Updates, 5/14: "One of the world's most high-strung actresses is here tuned so tight that her wordless stare could shatter glass," writes the Voice's J Hoberman. "Ezra Miller, by comparison, is almost sympathetic as her devil child — one's merely glad to have him off the screen while Swinton's character virtually begs to be burnt at the stake."

Eric Kohn interviews Ramsay for indieWIRE, Kenneth Turan for the Los Angeles Times.

Listening (10'38"). The Film Society of Lincoln Center's Eugene Hernandez talks with Ezra Miller.

For Ryland Walker Knight, blogging for Cargo, "the problem isn't craft, per se; it's focus. In fact, the film is made better (shot, edited, scored) than plenty of stylish crap. Ramsay has not lost her gift for making images — nearly every shot is interesting in one way or another — but this film makes me question whether the abstraction in her earlier films was motivated by ideas about (against) representation or, as the case is here, if the post-human plays of light and shadow were (are) simply window dressing on a jumble of arguments that only tear and fray."

Update, 5/15: For Time Out New York's David Fear, "it isn't long before Kevin starts to simplify its sociology about maternal frustration to dumbed-down basics, force its star to do a kabuki-theater take on post-tragedy pariahood and, worse, reduce its titular youth to a bad-seed cliché."

Updates, 5/17: In the Guardian, Lionel Shriver recounts trying to sell this novel at the worst possible time only to see it eventually pick up steam. Now, she's been to Cannes: "Talking to Ezra in Cannes was so eerily like having a conversation with Kevin himself that at the premiere's after-party I turned to him with narrowed eyes. 'You little shit,' I said. Rationally I knew better, but something in me truly believed that this kid had killed seven students, a teacher, and a cafeteria worker at his high school, and still thought rather well of himself for pulling the atrocity off."

"For her entire career as a feature-filmmaker, Ramsay's obsessions have stood at the intersection of youth and death," notes Mary Corliss, dispatching to Time. "Early in her first feature, Ratcatcher (1999), a boy fails to call for help when his friend is drowning in a canal. At the beginning of her next film, Morvern Callar (2002), a young woman wakes on Christmas morning to find her boy friend dead, having slit his wrists after wrapping her presents. Before Peter Jackson took over The Lovely Bones, Ramsay was scheduled to direct that tale of a murdered 14-year-old girl who speaks to her grieving family from beyond the grave. The Shriver novel was thus a natural for Ramsay."

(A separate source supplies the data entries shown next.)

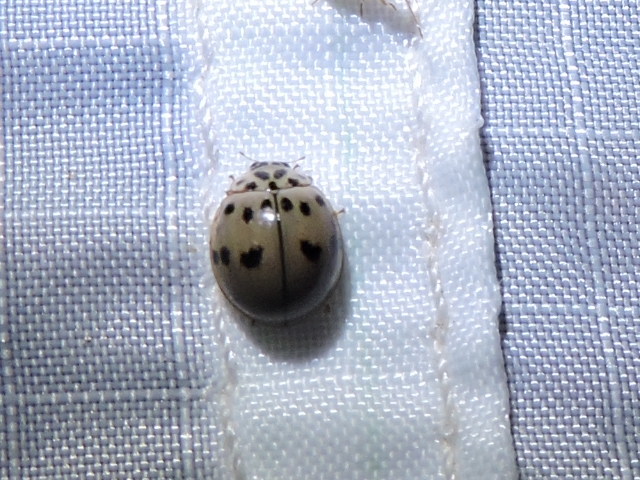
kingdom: Animalia
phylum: Arthropoda
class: Insecta
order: Coleoptera
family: Coccinellidae
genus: Olla
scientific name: Olla v-nigrum
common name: Ashy gray lady beetle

Viewing (1'56"). The BBC interviews Swinton and Reilly.

Updates, 5/23: For Richard Porton, writing for the Daily Beast, Ramsay's "gift for visual fireworks eventually proves sadly overwrought since the need to be obtrusively 'cinematic' overwhelms and, to a certain extent serves to mask, the rather banal story it encases."

"Oscilloscope Laboratories, the company founded by Beastie Boy Adam Yauch and ThinkFilm veteran David Fenkel, has acquired North American rights," reports Steven Zeitchik in the Los Angeles Times.

Update, 5/24: Drew McWeeney talks with Swinton for HitFix.